PASSAGE SHOWN:
--- START ---

No. RS485 is not current loop. That is another RS4xx electrical specification. RS485 is differential voltage signalling.
Sniffing a differential signal is likely strongly influenced by how (and if) the wires are twisted.
There are small lies, big lies and then there is what is on the screen of your oscilloscope.
 
The following users thanked this post: Rerouter

Offline RerouterTopic starter

  • Super Contributor
  • ***
  • Posts: 4694
  • Country: au
  • Question Everything... Except This Statement
Re: Near-Field Antenna for sniffing differential bus
« Reply #3 on: April 30, 2023, 08:44:52 pm »
Yeah, differential voltage bus, not much current,
The wires would be untwisted over a small distance and each wire laid upon an antenna
 

Offline RoGeorge

  • Super Contributor
  • ***
  • Posts: 6203
  • Country: ro
Re: Near-Field Antenna for sniffing differential bus
« Reply #4 on: April 30, 2023, 09:45:02 pm »
RS485 always needs a terminator.  Without the terminator it doesn't work reliable.  The Tx sees about 120ohms, which implies plenty of current.

--- END ---

STUDY MATERIAL:
--- START ---

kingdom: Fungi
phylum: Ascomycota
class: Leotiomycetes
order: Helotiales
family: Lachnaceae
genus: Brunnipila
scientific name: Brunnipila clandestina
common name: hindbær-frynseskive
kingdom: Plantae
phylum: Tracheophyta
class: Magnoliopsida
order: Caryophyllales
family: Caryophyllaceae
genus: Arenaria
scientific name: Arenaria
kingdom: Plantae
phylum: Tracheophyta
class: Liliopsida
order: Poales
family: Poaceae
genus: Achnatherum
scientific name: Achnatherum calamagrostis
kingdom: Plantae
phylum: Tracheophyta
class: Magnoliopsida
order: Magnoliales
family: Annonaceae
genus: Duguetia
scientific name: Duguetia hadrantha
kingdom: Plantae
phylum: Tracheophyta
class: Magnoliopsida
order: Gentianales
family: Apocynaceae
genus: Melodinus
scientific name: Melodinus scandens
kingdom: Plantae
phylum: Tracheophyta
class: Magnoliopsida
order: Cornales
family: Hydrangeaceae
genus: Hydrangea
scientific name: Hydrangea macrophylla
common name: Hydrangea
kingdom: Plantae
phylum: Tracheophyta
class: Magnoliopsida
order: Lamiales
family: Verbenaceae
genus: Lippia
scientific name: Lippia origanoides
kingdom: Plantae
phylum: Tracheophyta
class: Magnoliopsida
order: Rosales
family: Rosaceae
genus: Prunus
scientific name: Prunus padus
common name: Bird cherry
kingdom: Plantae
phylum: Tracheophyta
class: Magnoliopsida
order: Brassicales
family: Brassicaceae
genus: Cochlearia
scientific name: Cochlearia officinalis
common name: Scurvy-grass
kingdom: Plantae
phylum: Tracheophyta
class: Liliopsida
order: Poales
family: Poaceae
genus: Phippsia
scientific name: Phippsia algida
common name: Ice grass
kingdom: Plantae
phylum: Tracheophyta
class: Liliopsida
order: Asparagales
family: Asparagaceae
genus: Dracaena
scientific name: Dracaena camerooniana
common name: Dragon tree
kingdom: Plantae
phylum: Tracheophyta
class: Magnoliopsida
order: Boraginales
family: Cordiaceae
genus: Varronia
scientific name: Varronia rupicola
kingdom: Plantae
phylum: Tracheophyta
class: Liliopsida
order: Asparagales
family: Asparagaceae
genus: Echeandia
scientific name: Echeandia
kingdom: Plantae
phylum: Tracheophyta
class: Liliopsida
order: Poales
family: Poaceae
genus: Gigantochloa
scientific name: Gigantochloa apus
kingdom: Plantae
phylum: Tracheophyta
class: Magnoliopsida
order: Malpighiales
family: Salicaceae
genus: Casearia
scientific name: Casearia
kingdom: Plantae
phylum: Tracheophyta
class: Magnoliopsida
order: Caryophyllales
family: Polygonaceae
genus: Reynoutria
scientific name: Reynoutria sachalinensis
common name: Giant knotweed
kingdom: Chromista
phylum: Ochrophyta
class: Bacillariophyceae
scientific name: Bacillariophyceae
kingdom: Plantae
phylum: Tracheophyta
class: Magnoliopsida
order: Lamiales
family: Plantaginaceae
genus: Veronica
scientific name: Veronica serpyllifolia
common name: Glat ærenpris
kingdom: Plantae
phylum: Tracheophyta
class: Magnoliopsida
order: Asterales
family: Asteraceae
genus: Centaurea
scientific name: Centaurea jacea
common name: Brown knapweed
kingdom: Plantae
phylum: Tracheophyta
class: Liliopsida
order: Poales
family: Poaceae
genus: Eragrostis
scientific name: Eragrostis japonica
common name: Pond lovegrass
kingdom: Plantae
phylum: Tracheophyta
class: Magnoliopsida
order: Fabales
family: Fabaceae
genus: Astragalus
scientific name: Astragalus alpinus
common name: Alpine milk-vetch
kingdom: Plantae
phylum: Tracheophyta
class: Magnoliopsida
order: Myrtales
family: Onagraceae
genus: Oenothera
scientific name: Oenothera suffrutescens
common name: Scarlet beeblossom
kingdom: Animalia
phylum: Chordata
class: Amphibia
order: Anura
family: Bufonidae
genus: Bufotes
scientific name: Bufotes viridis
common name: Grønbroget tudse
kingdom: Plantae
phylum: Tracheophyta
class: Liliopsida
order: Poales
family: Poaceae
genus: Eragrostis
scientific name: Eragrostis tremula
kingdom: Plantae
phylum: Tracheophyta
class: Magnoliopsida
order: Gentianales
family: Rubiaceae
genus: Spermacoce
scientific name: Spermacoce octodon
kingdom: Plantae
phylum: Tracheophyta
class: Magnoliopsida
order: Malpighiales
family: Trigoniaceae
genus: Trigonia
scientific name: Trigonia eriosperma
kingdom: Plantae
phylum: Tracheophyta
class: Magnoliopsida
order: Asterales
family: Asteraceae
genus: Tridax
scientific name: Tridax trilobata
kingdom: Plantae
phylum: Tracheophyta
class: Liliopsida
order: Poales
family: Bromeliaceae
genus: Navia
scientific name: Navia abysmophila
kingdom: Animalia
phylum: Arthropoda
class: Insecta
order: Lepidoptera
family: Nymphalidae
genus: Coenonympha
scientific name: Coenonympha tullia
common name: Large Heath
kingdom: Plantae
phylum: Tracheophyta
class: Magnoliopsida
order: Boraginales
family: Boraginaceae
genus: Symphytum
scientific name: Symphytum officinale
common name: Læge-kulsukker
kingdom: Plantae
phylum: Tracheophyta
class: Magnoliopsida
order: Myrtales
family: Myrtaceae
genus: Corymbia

--- END ---

TRY IT:
Answer these from the forum thread above:
(a) What kind of signaling does the thread say RS485 uses?
(b) How much resistance does RoGeorge say the Tx sees?
(c) How does Rerouter say the wires would be arranged near the antenna?

YOUR RESPONSE:
(a) Differential voltage signaling.
(b) About 120 ohms.
(c) They would be untwisted over a small distance, with each wire laid upon an antenna.